I realized I wanted to be able to give a speech, rather than use my clone in conversation. People understood me well when we were face-to-face, especially if the background noise was minimal. I even dared to make doctors’ appointments on the phone, and I succeeded unless the connection was poor or if English wasn’t the first language of the other person on the line. However, if I tried to read a paragraph or speak for a long time, my speech became less clear and more poorly understood. What was worse, I heard myself become less clear and became nervous, which made my speech even less understandable.
At that time, my book coach nominated me for an award with an international competition, Women Changing the World, and I entered. I was a finalist in my class, and we needed to have a 2-minute acceptance speech in case we won. Suddenly, I needed the Speech Assistant to deliver this brief speech in case I won.

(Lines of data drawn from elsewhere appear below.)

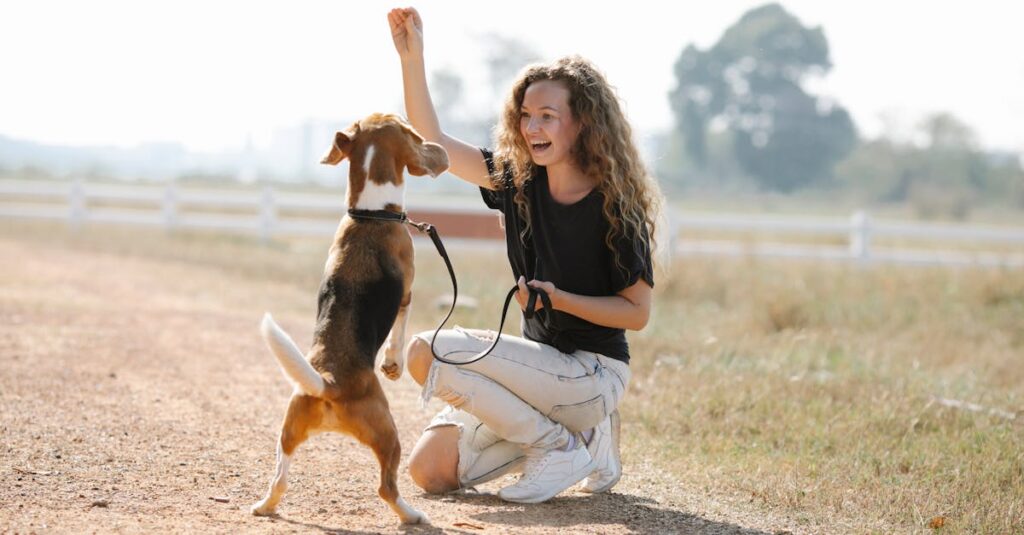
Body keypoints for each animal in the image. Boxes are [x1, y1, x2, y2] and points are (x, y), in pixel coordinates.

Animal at [250, 111, 448, 520]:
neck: (369, 214)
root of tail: (328, 382)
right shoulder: (407, 294)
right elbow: (399, 333)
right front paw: (392, 365)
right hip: (389, 433)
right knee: (386, 488)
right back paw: (412, 515)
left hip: (287, 431)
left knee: (280, 479)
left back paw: (264, 506)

Abby showed me how to convert my Word document into a text document and then load it into the Speech Assistant app. The Speech Assistant app divided my 2-minute talk into smaller segments, with each segment loaded on a different button. I needed to hit the buttons in sequence to finish the brief remarks.
It was a good proof of principle, if a bit clunky to move through the segments. Still, it would work. I didn’t win the contest, but I was grateful to have been a finalist.

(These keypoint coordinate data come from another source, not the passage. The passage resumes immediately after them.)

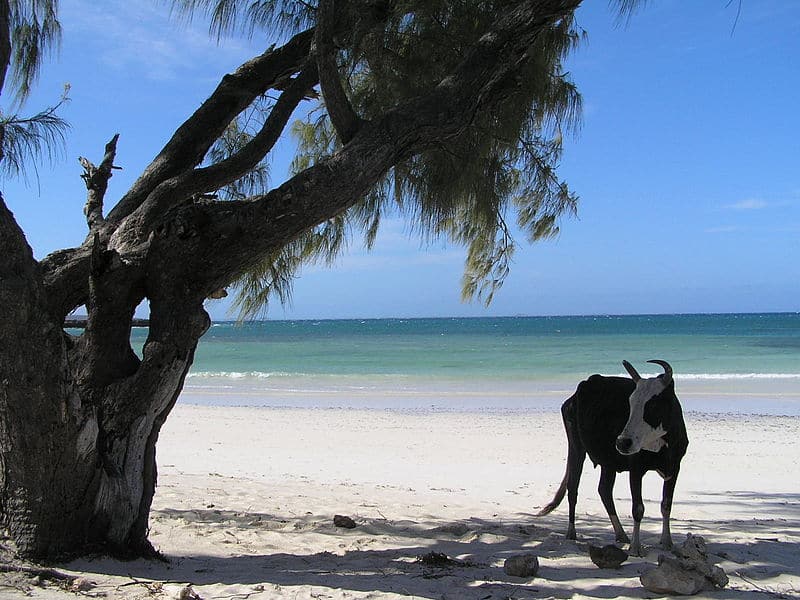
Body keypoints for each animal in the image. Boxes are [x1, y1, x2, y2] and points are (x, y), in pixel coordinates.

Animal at [540, 358, 692, 556]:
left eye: (652, 404)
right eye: (631, 403)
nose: (622, 442)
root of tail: (580, 389)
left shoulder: (674, 468)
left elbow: (666, 505)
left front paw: (667, 542)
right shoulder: (636, 469)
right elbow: (638, 508)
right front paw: (635, 547)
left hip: (608, 462)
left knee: (604, 490)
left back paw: (621, 534)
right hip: (576, 447)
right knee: (573, 488)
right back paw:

A few months later, I was invited to speak to the ALS Association Support Group DC/MD/VA about living with a motor neuron disease. I knew I wanted the voice clone and app to work well without having the 18-minute talk divided up. Fortuitously, our older son was visiting us, and he suggested trying the Eleven Labs website. We did, and it worked beautifully.
The procedure is simply saving the Word document and pasting it into the Text-to-Speech page of the website. There are two options depending on the length of the document, and each is straightforward. Soon, the Word document is converted to an MP3 file and saved in the Downloads folder. So simple that any subsequent revisions are very easy.

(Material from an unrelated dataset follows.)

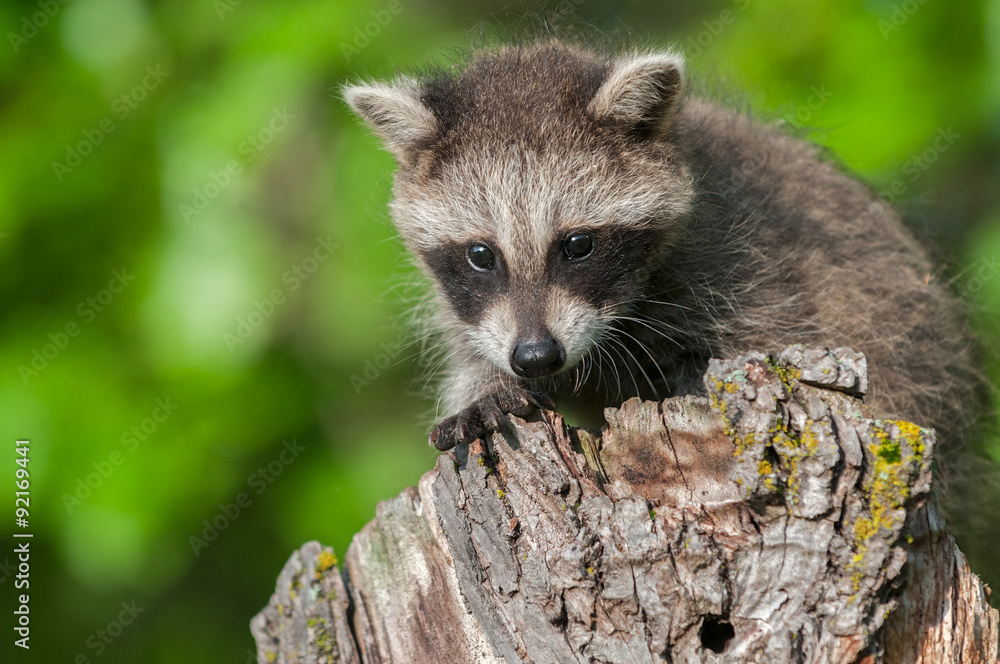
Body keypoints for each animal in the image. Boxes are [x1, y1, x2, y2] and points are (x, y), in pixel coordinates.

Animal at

With the ALS Support Group, I was in their Zoom room, and I opened the MP3 file on my computer; out came the voice clone, seamlessly delivering my remarks. With my voice rested during the talk, I could easily answer questions with my current voice and appreciate how viable it is to give a talk this way.
The Eleven Labs output is even more true to life and smooth in delivery than the Speech Assistant, although they are continually making modifications. When my son first played the Eleven Labs output, I was stunned at how similar my cloned voice was to my former speaking. My husband had tears in his eyes to feel transported back to when he was with me from before PLS. A very poignant moment.
Thank you, Team Gleason, Bridging Voices, and Eleven Labs!